I know that in the past I have always treated the groundwork step-by-step as part of the overall figure, making references to my methods as I go. I thought it might be nice to separate the groundwork out as a specific focus for an article. This would give me the chance to solidify my techniques.

This is a simple groundwork base for a single 54mm figure. I utilized a Walnut base, an Armand Bayardi resin tree stump, epoxy putty, static grass, dirt and White Birch seeds from my front yard (basically the same thing you get in a Hudson & Allen bag but I get them for free every two years.).

I shape the groundwork in it's basic form using the epoxy putty, after placing the stump in it's desired location. I use a few pieces of broken balsa wood to work a stone like texture in the putty. Balsa snaps unevenly and gives a nice varied tool surface for this task. The figure's feet are weted with water and pressed into location, lifted and the base is set aside to dry. Once cured the base is coated with thinned wood glue (I use one that dries waterproof to withstand the washes of color I use). Over the glue I apply light varied sand sparsely and then the static grass in patches. Later I glued down some of the seeds to resemble fallen leaves. Once everything was dry I masked the base and sprayed everything in white automotive primer.

The pictures above show the groundwork after two initial wash coats of Burnt Umber Oil Paints. I applied the wash to everything to unify the tonal values. As you will see in the following pictures the colors separate down the line in the process. I do apply the color heavier in some areas than others to pop out details (See how the leaves are lighter than the tree trunk above?).

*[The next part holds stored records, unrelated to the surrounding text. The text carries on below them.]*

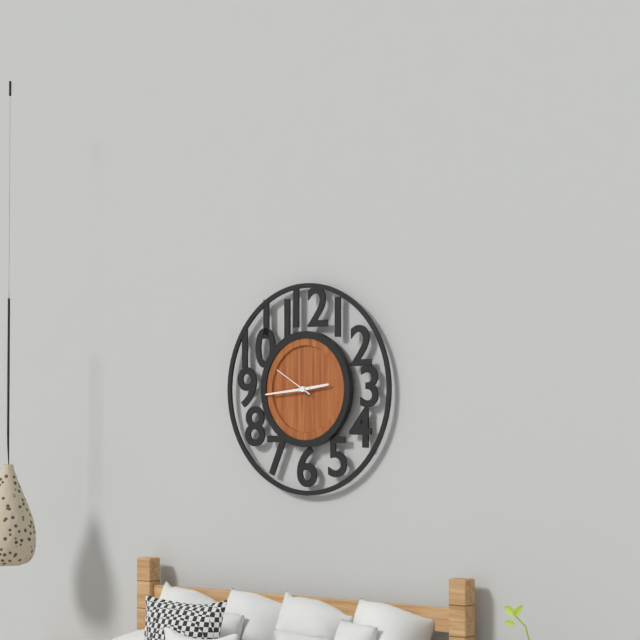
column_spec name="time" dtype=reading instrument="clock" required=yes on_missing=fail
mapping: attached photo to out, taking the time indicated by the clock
2:44
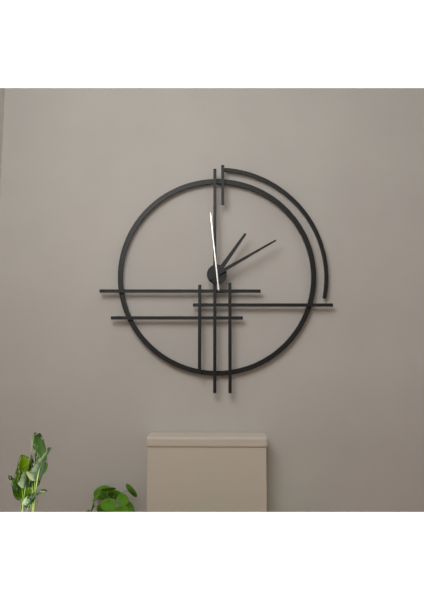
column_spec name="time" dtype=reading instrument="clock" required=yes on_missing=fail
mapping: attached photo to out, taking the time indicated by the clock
1:10:59
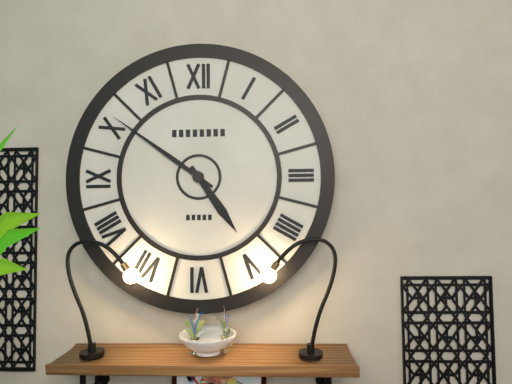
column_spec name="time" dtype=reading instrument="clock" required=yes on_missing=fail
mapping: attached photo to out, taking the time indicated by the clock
4:51
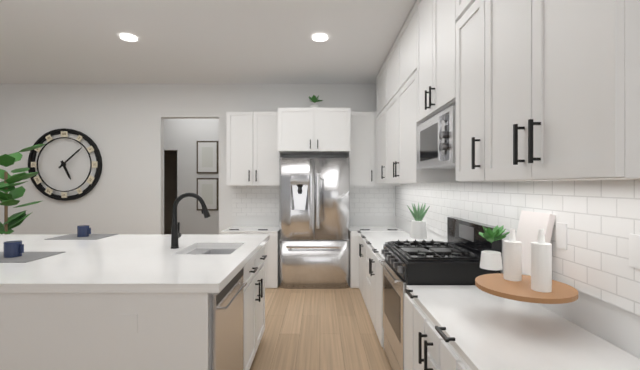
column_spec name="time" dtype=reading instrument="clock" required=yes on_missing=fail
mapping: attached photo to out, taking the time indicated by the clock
5:08
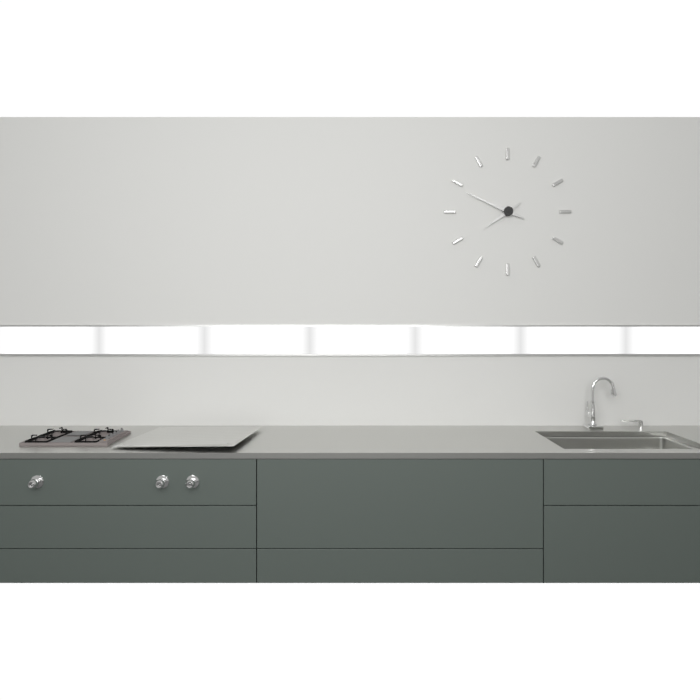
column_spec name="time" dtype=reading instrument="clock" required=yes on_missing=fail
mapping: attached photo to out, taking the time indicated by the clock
7:49
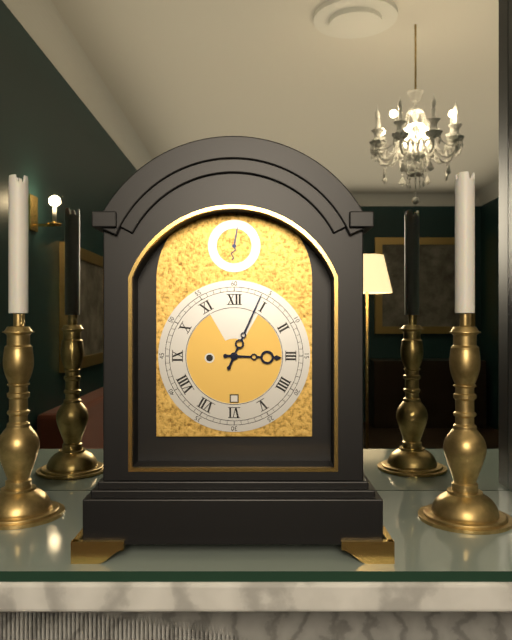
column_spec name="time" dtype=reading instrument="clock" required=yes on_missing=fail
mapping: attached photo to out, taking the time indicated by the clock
3:04
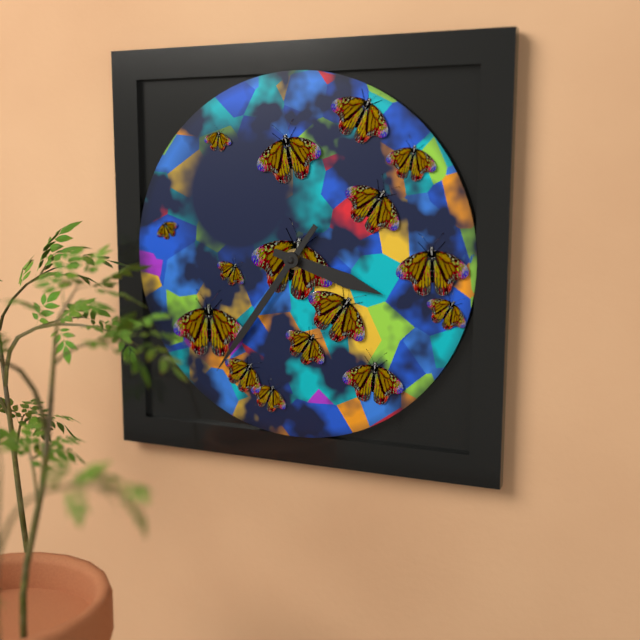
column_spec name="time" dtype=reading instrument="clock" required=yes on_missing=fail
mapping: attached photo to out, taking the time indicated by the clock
3:36
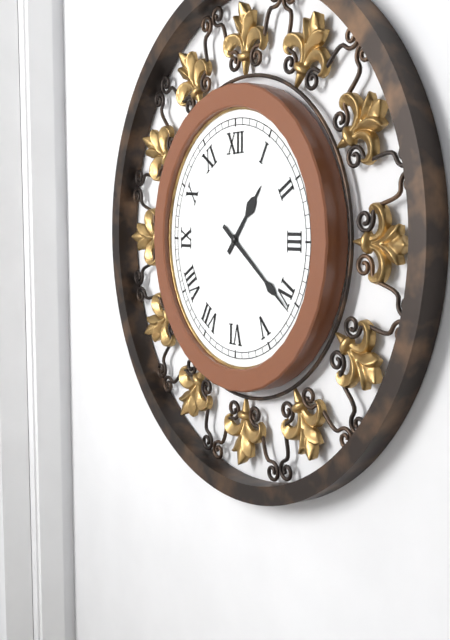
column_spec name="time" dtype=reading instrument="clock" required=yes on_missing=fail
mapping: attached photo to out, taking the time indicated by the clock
1:21
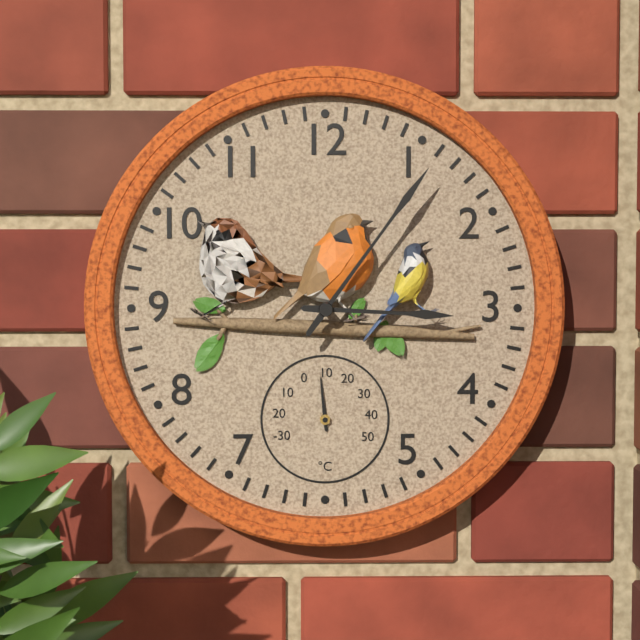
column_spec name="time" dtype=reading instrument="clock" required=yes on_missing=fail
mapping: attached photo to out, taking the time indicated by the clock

In the photo above I applied a wash of Greenish Umber and Chrome Green Deep to the grassy areas. This was allowed to dry and an overall wash of Greenish Umber and Burnt Umber was applied to blend the two (below).

I used touches of Cad Yellow Medium, Cad Red Light, Yellow Ochre and Burnt Sienna to paint the leaves. This mix was thinned like a glaze (not as thin as a wash). Once dry a further wash of Burnt Umber was applied in certain areas to further define the ground, tone down the leaves and shadow where the figure will be standing.

Burnt Umber, Mars Black and Titanium White were mixed in various shades of grayish brown and applied to pop out the tree bark and lighten the exposed tree trunk where it has split. This mix was yellowed out a bit with Ochre and used to brighten the grass and the edges of the leaves.